There’s no tipping point coming where things flip and the jobs are gone. The new reality is the opposite—the more we automate, the more expert human work there is to do.
Here’s why: AI commoditizes the residue of human expertise—whatever can be made explicit enough to train on. That collapses the value of default model output and creates demand for what’s different. Demand for what’s different is demand for human experts, even as we approach artificial general intelligence (AGI).

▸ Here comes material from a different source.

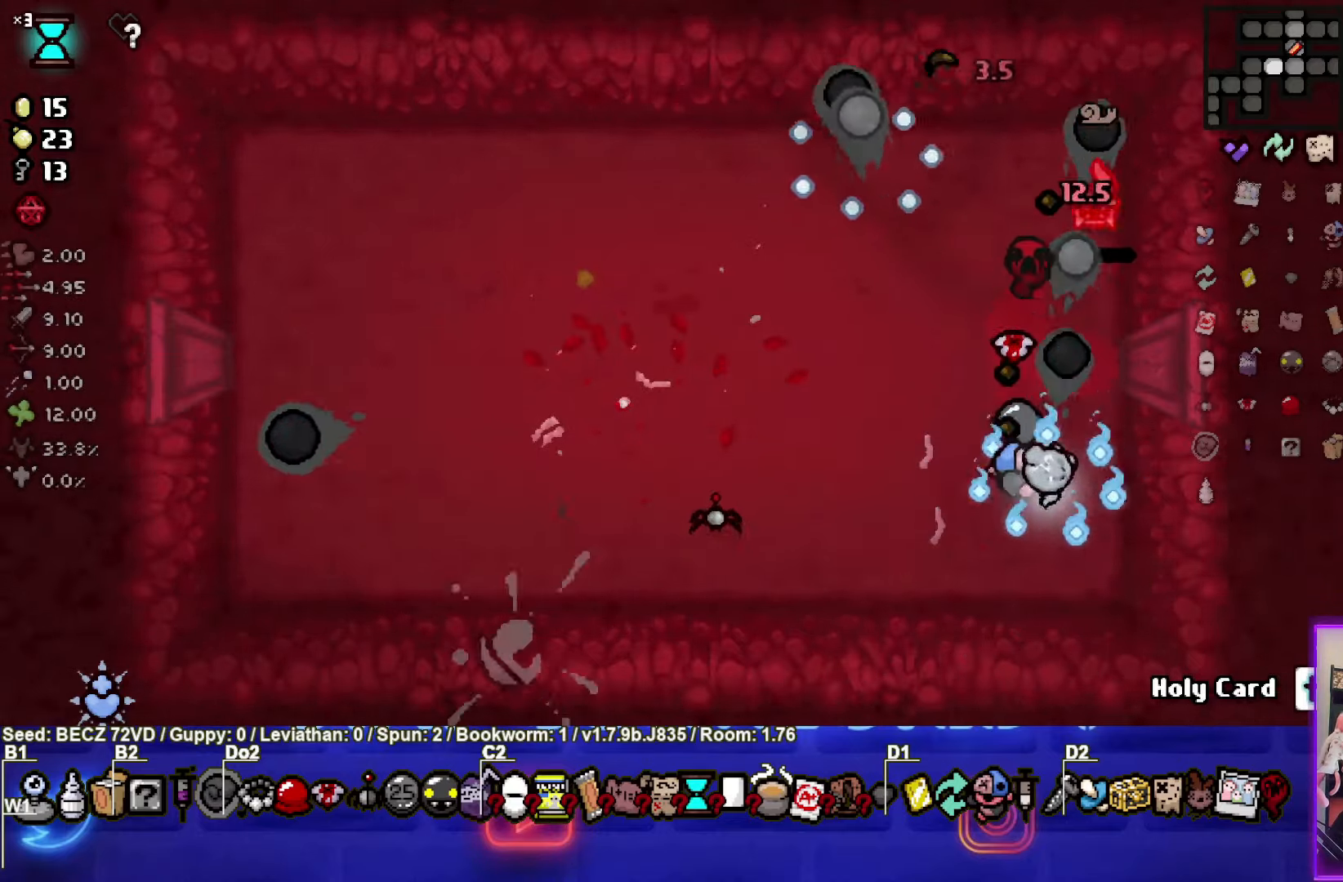
{"buttons": [], "left_stick": "left", "right_stick": "center", "events": [[134, "TRIANGLE", "up"], [201, "left_stick", "left"]]}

Across both forms—coworker and embedded—the pattern is the same. Employee agents take over more of the stable, repeatable, well-framed layer of work. But there is a lot of work that still requires a human being in the loop. We’ve found over and over that for any kind of complex task, the best way to get great work is to have an AI and a human going back and forth in the same workspace.
In every example, the agent needs a human in order for the work to, well, work.
Someone has to point it at the right thing, decide whether the output is good, catch the places where it is wrong, and turn the result into a real-life decision or process.
The further away an agent gets from a human who is in charge of making sure it works well, the less well it works.
When work is abundant and looks alike everywhere, the work that doesn’t fit the pattern becomes the rare, valuable, and high-status thing(5).
This is why, in practice, AI does not eliminate expert human knowledge work. It dramatically increases the volume of work being done, and none of that work is differentiated or valuable unless a human being is involved.